### TEXTE DE L'EXERCICE ###
Un film Mā'ohi-Māori

Pour souligner encore les particularités qui ont émaillé le Fifo 2018, un petit détour par cette 9ème nuit de la fiction avec"Ena Koe" coréalisation néo-zélandaise et polynésienne.

Tiairani Drollet-Le Caill, productrice de Indigitale Tahiti, interviewée durant le festival vous explique les circonstances de cette production fictionnelle. « Dans le cadre du Māoriland film festival en Nouvelle-Zélande, la création de ce mini-métrage de 7 minutes a été un challenge non-stop, de la conception au montage. Le tout en 72 heures ! Dans l’équipe de Ena Koe, deux cinéastes māori, Hanelle Harris, Lennie Hill, et un mā'ohi, Manuarii Bonnefin. »

Tiairani Drollet-Le Caill au FIFO
« Ce n’est pas qu’un mélange de nationalités, mais un mixage de compétences : à la fois scénaristes, réalisateurs, techniciens et acteurs, les nécessités du métier encore jeune en Océanie exigent qu’ils soient polyvalents. Cette section créative du festival, The Native Slam, ou Chelem indigène, est fortement prisée car elle combine des idées, se confronte à toutes les étapes de la réalisation, brasse les horizons, rassemble sur place de jeunes étudiants en cinéma qui alimentent leur CV d’une expérience pratique et enfin… des bénévoles. »

Seize nations et tous les âges : « pas de limites de genres non plus… Chacun peut s’y essayer à tout moment de sa carrière… ce qui mêle les points de vue et permet cette communication constructive » māori-mā'ohi.

Lourd thème au ton léger
Ena Koe « aborde ce problème récurrent qui concerne la femme indépendante dans nos sociétés. Elle travaille, elle a un gamin. Élever seule un enfant, c’est souvent un casse-tête qui n’a pas d’issue. » Se perçoit aussi, avec la présence de ce bébé qui ne parle pas avec des mots, mais dont le babil tente de créer des liens, le sort des enfants de la séparation…

« Traiter d’un sujet grave sur un ton léger, c’est peut-être une manière qui nous appartient de ce côté-là de l’Océan, une question de climat (sourire) ? C’est peut-être en éluder les approfondissements possibles… » Mais aussi, en introduisant cet élément de suspense lié à l’apparition nocturne de ce bébé anonyme, c’est entretenir un ressort dynamique dans le scénario.

Hanelle Harris, actrice and co…
La fin ouverte ne réduit pas le film à une histoire particulière, mais confère une dimension universelle à… « la parabole. Une volonté de Manuarii Bonnefin de laisser le spectateur libre d’interpréter la suite de l’histoire.»
### MATÉRIEL SOURCE ###
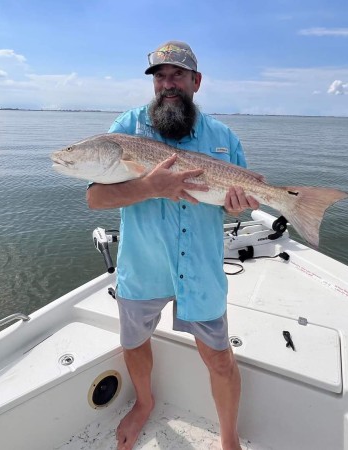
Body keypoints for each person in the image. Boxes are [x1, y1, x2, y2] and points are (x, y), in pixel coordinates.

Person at [86, 40, 260, 450]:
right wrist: (149, 187)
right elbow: (96, 199)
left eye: (177, 75)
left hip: (200, 268)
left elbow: (234, 204)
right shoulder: (125, 129)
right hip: (142, 265)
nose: (167, 84)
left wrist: (238, 205)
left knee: (219, 357)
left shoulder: (223, 137)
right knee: (134, 342)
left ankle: (229, 439)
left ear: (195, 82)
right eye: (160, 77)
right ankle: (145, 403)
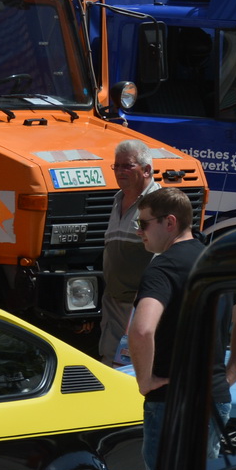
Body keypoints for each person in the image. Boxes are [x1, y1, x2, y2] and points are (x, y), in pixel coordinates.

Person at [127, 186, 236, 469]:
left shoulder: (161, 269)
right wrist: (228, 378)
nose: (139, 231)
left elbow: (142, 330)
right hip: (214, 399)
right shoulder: (216, 261)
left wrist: (145, 381)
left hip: (171, 402)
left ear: (169, 222)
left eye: (143, 223)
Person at [99, 139, 158, 365]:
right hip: (113, 302)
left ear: (146, 170)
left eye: (128, 166)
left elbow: (164, 257)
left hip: (139, 306)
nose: (120, 171)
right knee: (109, 362)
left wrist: (143, 304)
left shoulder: (158, 203)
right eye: (117, 166)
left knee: (137, 365)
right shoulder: (117, 200)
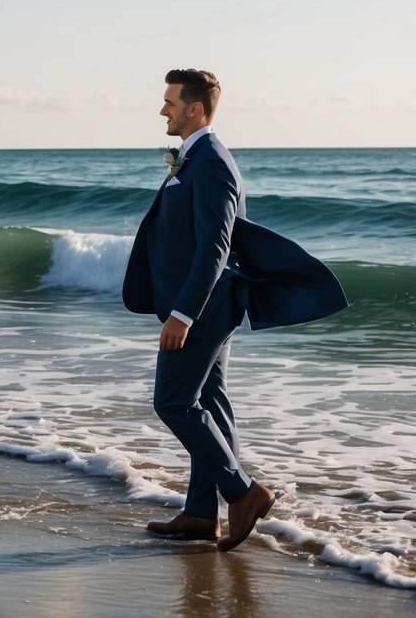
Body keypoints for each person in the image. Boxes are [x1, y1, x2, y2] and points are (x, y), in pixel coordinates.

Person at [123, 69, 347, 551]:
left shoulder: (212, 163)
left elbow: (216, 246)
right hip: (208, 304)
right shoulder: (193, 159)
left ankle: (243, 493)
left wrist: (183, 313)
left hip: (203, 307)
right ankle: (203, 514)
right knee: (209, 402)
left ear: (196, 109)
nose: (163, 109)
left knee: (174, 403)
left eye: (170, 102)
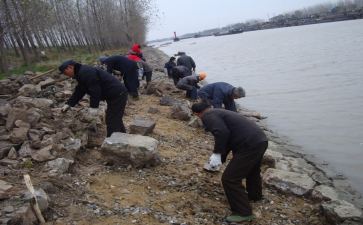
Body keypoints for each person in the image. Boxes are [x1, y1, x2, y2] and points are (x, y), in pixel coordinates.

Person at [191, 100, 268, 223]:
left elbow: (221, 132)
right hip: (260, 140)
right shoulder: (219, 111)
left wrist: (216, 154)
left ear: (197, 114)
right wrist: (220, 158)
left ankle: (243, 212)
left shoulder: (207, 115)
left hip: (248, 144)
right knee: (252, 171)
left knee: (230, 179)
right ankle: (255, 196)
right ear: (210, 106)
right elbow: (228, 137)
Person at [58, 59, 128, 137]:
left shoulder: (85, 72)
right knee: (115, 118)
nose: (66, 75)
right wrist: (69, 104)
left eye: (65, 72)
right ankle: (123, 138)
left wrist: (94, 107)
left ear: (70, 67)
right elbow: (80, 91)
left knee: (111, 120)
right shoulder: (81, 72)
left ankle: (113, 143)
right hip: (115, 94)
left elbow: (95, 89)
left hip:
###
▶ [TRAVAIL À FAIRE]
1 > Répondez aux questions suivantes d'après l'article sur Ena Koe :
(a) Quelle est la durée du mini-métrage ?
(b) Comment s'appelle en anglais la section créative du festival ?
(c) Combien de nations y participent ?
2 > Extrayez de l'article sur Ena Koe le passage qui va de « Un film Mā'ohi-Māori » jusqu'à « néo-zélandaise et polynésienne. » inclus, sans rien y changer.
3 > Écrivez la suite de l'article sur Ena Koe, s'il vous plaît, en partant de sa dernière phrase.
Ce matériel est indépendant de l'article sur Ena Koe.

▶ [CORRIGÉ DE L'EXERCICE]
1 >
(a) 7 minutes.
(b) The Native Slam.
(c) Seize.

2 >
Un film Mā'ohi-Māori

Pour souligner encore les particularités qui ont émaillé le Fifo 2018, un petit détour par cette 9ème nuit de la fiction avec"Ena Koe" coréalisation néo-zélandaise et polynésienne.

3 >
Les mille facettes de Manu
Ça y est, le nom est lâché ! Non seulement Manu est réalisateur, mais encore il est l’un des acteurs du film. Tiairani, présente au tournage, nous en apprend de belles : « Avec une échéance si courte, chacun a assumé son rôle. Manu s’est autodirigé. » Le résultat est loin d’être anodin : le personnage révèle à la fois sa situation de mâle éberlué par ce qui lui arrive et maintient la pression à propos de cet enfant venu de nulle part. Enlèvement, abandon ? L’acteur ménage ses effets et nous laisse en haleine.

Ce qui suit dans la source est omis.